Following up on our discussion from the other day, Angelika van der Linde sends along this paper from 2012 (link to journal here).

And Aki pulls out this great quote from Geisser and Eddy (1979):

This discussion makes clear that in the nested case this method, as Akaike’s, is not consistent; i.e., even if $M_k$ is true, it will be rejected with probability $\alpha$ as $N\to\infty$. This point is also made by Schwarz (1978). However, from the point of view of prediction, this is of no great consequence. For large numbers of observations, a prediction based on the falsely assumed $M_k$, will not differ appreciably from one based on the true $M_k$. For example, if we assert that two normal populations have different means when in fact they have the same mean, then the use of the group mean as opposed to the grand mean for predicting a future observation results in predictors which are asymptotically equivalent and whose predictive variances are $\sigma^2[1 + (1/2n)]$ and $\sigma^2[1 + (1/n)]$, with loss of efficiency $(2n + 2)^{-1}$.

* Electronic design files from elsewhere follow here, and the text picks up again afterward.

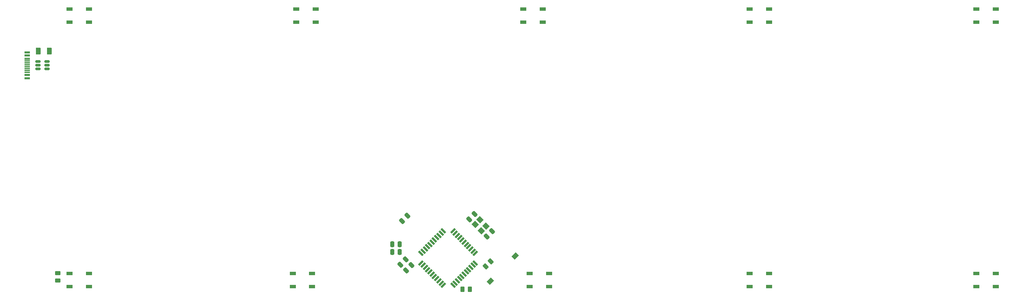
<source format=gbr>
%TF.GenerationSoftware,KiCad,Pcbnew,8.0.4*%
%TF.CreationDate,2024-10-16T20:42:44+03:00*%
%TF.ProjectId,4040,34303430-2e6b-4696-9361-645f70636258,rev?*%
%TF.SameCoordinates,Original*%
%TF.FileFunction,Paste,Bot*%
%TF.FilePolarity,Positive*%
%FSLAX46Y46*%
G04 Gerber Fmt 4.6, Leading zero omitted, Abs format (unit mm)*
G04 Created by KiCad (PCBNEW 8.0.4) date 2024-10-16 20:42:44*
%MOMM*%
%LPD*%
G01*
G04 APERTURE LIST*
G04 Aperture macros list*
%AMRoundRect*
0 Rectangle with rounded corners*
0 $1 Rounding radius*
0 $2 $3 $4 $5 $6 $7 $8 $9 X,Y pos of 4 corners*
0 Add a 4 corners polygon primitive as box body*
4,1,4,$2,$3,$4,$5,$6,$7,$8,$9,$2,$3,0*
0 Add four circle primitives for the rounded corners*
1,1,$1+$1,$2,$3*
1,1,$1+$1,$4,$5*
1,1,$1+$1,$6,$7*
1,1,$1+$1,$8,$9*
0 Add four rect primitives between the rounded corners*
20,1,$1+$1,$2,$3,$4,$5,0*
20,1,$1+$1,$4,$5,$6,$7,0*
20,1,$1+$1,$6,$7,$8,$9,0*
20,1,$1+$1,$8,$9,$2,$3,0*%
%AMRotRect*
0 Rectangle, with rotation*
0 The origin of the aperture is its center*
0 $1 length*
0 $2 width*
0 $3 Rotation angle, in degrees counterclockwise*
0 Add horizontal line*
21,1,$1,$2,0,0,$3*%
G04 Aperture macros list end*
%ADD10R,1.500000X0.900000*%
%ADD11RotRect,1.500000X0.550000X315.000000*%
%ADD12RotRect,1.500000X0.550000X225.000000*%
%ADD13RotRect,1.500000X1.100000X45.000000*%
%ADD14RoundRect,0.150000X-0.512500X-0.150000X0.512500X-0.150000X0.512500X0.150000X-0.512500X0.150000X0*%
%ADD15R,1.450000X0.600000*%
%ADD16R,1.450000X0.300000*%
%ADD17RoundRect,0.250000X-0.250000X-0.475000X0.250000X-0.475000X0.250000X0.475000X-0.250000X0.475000X0*%
%ADD18RoundRect,0.250000X0.159099X-0.512652X0.512652X-0.159099X-0.159099X0.512652X-0.512652X0.159099X0*%
%ADD19RoundRect,0.250000X0.375000X0.625000X-0.375000X0.625000X-0.375000X-0.625000X0.375000X-0.625000X0*%
%ADD20RoundRect,0.250000X0.132583X-0.503814X0.503814X-0.132583X-0.132583X0.503814X-0.503814X0.132583X0*%
%ADD21RoundRect,0.250000X-0.450000X0.262500X-0.450000X-0.262500X0.450000X-0.262500X0.450000X0.262500X0*%
%ADD22RoundRect,0.250000X0.262500X0.450000X-0.262500X0.450000X-0.262500X-0.450000X0.262500X-0.450000X0*%
%ADD23RotRect,1.400000X1.200000X135.000000*%
G04 APERTURE END LIST*
D10*
%TO.C,HL6*%
X303289800Y-78358000D03*
X303289800Y-75058000D03*
X308189800Y-75058000D03*
X308189800Y-78358000D03*
%TD*%
D11*
%TO.C,U2*%
X163295664Y-136669118D03*
X163861350Y-136103433D03*
X164427035Y-135537748D03*
X164992720Y-134972062D03*
X165558406Y-134406377D03*
X166124091Y-133840691D03*
X166689777Y-133275006D03*
X167255462Y-132709320D03*
X167821148Y-132143635D03*
X168386833Y-131577950D03*
X168952518Y-131012264D03*
D12*
X171356682Y-131012264D03*
X171922367Y-131577950D03*
X172488052Y-132143635D03*
X173053738Y-132709320D03*
X173619423Y-133275006D03*
X174185109Y-133840691D03*
X174750794Y-134406377D03*
X175316480Y-134972062D03*
X175882165Y-135537748D03*
X176447850Y-136103433D03*
X177013536Y-136669118D03*
D11*
X177013536Y-139073282D03*
X176447850Y-139638967D03*
X175882165Y-140204652D03*
X175316480Y-140770338D03*
X174750794Y-141336023D03*
X174185109Y-141901709D03*
X173619423Y-142467394D03*
X173053738Y-143033080D03*
X172488052Y-143598765D03*
X171922367Y-144164450D03*
X171356682Y-144730136D03*
D12*
X168952518Y-144730136D03*
X168386833Y-144164450D03*
X167821148Y-143598765D03*
X167255462Y-143033080D03*
X166689777Y-142467394D03*
X166124091Y-141901709D03*
X165558406Y-141336023D03*
X164992720Y-140770338D03*
X164427035Y-140204652D03*
X163861350Y-139638967D03*
X163295664Y-139073282D03*
%TD*%
D13*
%TO.C,SW1*%
X180777750Y-143656450D03*
X187071000Y-137363200D03*
%TD*%
D14*
%TO.C,U1*%
X66736800Y-90164998D03*
X66736800Y-89214999D03*
X66736800Y-88265000D03*
X69011800Y-88265000D03*
X69011800Y-89214999D03*
X69011800Y-90164998D03*
%TD*%
D10*
%TO.C,HL10*%
X74689800Y-78358000D03*
X74689800Y-75058000D03*
X79589800Y-75058000D03*
X79589800Y-78358000D03*
%TD*%
%TO.C,HL9*%
X131839800Y-78358000D03*
X131839800Y-75058000D03*
X136739800Y-75058000D03*
X136739800Y-78358000D03*
%TD*%
%TO.C,HL5*%
X308189800Y-141733000D03*
X308189800Y-145033000D03*
X303289800Y-145033000D03*
X303289800Y-141733000D03*
%TD*%
D15*
%TO.C,J1*%
X64039800Y-92505600D03*
X64039800Y-91705601D03*
D16*
X64039799Y-90505600D03*
X64039800Y-89505600D03*
X64039800Y-89005600D03*
X64039799Y-88005600D03*
D15*
X64039800Y-86805599D03*
X64039800Y-86005600D03*
X64039800Y-86005600D03*
X64039800Y-86805599D03*
D16*
X64039800Y-87505600D03*
X64039800Y-88505600D03*
X64039800Y-90005600D03*
X64039800Y-91005600D03*
D15*
X64039800Y-91705601D03*
X64039800Y-92505600D03*
%TD*%
D10*
%TO.C,HL4*%
X251039800Y-141733000D03*
X251039800Y-145033000D03*
X246139800Y-145033000D03*
X246139800Y-141733000D03*
%TD*%
D17*
%TO.C,C5*%
X156062602Y-136347200D03*
X157962600Y-136347200D03*
%TD*%
D18*
%TO.C,C7*%
X158498698Y-128546702D03*
X159842200Y-127203200D03*
%TD*%
D19*
%TO.C,F2*%
X69596000Y-85648800D03*
X66796000Y-85648800D03*
%TD*%
D18*
%TO.C,C1*%
X158117698Y-139544902D03*
X159461200Y-138201400D03*
%TD*%
%TO.C,C2*%
X159540098Y-140967302D03*
X160883600Y-139623800D03*
%TD*%
D10*
%TO.C,HL3*%
X195617000Y-141733000D03*
X195617000Y-145033000D03*
X190717000Y-145033000D03*
X190717000Y-141733000D03*
%TD*%
D18*
%TO.C,C3*%
X179848263Y-132446467D03*
X181191765Y-131102965D03*
%TD*%
D20*
%TO.C,R3*%
X179603400Y-139979400D03*
X180893870Y-138688930D03*
%TD*%
D17*
%TO.C,C6*%
X156062602Y-134366000D03*
X157962600Y-134366000D03*
%TD*%
D10*
%TO.C,HL2*%
X135864600Y-141733000D03*
X135864600Y-145033000D03*
X130964600Y-145033000D03*
X130964600Y-141733000D03*
%TD*%
D21*
%TO.C,R7*%
X71704200Y-141657700D03*
X71704200Y-143482700D03*
%TD*%
D10*
%TO.C,HL8*%
X189091400Y-78383400D03*
X189091400Y-75083400D03*
X193991400Y-75083400D03*
X193991400Y-78383400D03*
%TD*%
D22*
%TO.C,R4*%
X175588300Y-145669000D03*
X173763300Y-145669000D03*
%TD*%
D18*
%TO.C,C4*%
X175465898Y-128064102D03*
X176809400Y-126720600D03*
%TD*%
D23*
%TO.C,Y1*%
X178502498Y-130954471D03*
X176946863Y-129398836D03*
X178148944Y-128196755D03*
X179704579Y-129752390D03*
%TD*%
D10*
%TO.C,HL7*%
X246139800Y-78358000D03*
X246139800Y-75058000D03*
X251039800Y-75058000D03*
X251039800Y-78358000D03*
%TD*%
%TO.C,HL1*%
X79589800Y-141733000D03*
X79589800Y-145033000D03*
X74689800Y-145033000D03*
X74689800Y-141733000D03*
%TD*%
M02*

</source>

And I’d like to pull out something from the comments, in which Brendon Brewer wrote, “I’m happy to avoid all these XIC things, as they seem like strange approximations to something I can already accomplish with marginal likelihoods.” I’d be happy to avoid “these XIC things” too—writing our paper took a lot of unpleasant work—but I felt the need to do so because comparing models is a real issue in a lot of applied research. I don’t actually do much model comparison myself—my usual approach is to fit the most complicated model that I can handle, and then get frustrated that I can’t do more—but I recognize that others feel the need for predictive comparisons.

And a key point here, which we discuss in chapter 7 of BDA (chapter 6 of the first and second editions) is that marginal likelihoods (also very misleadingly called “evidence”) do *not* in general solve the problem of predictive model comparison.

Out-of-sample prediction error (which is what AIC, DIC, and WAIC are estimating) is not the same as marginal likelihood. Via weak priors, it’s easy to construct models that fit the data well and give accurate predictions but can have marginal likelihoods as low as you want. In many settings it can make sense to compare fitted models using estimated out-of-sample prediction error, while it will not make sense to compare them using marginal likelihoods. The problem is that, with continuous-parameter models, the marginal likelihood can depend strongly on aspects of the prior distribution that have essentially no impact on the posterior distributions of the individual models. This issue is well known, but perhaps not well known enough.

On page 15, in the formula right before “In expectation: AIC and DIC”, I think there is a missing minus sign before the n/2 log(2 \pi).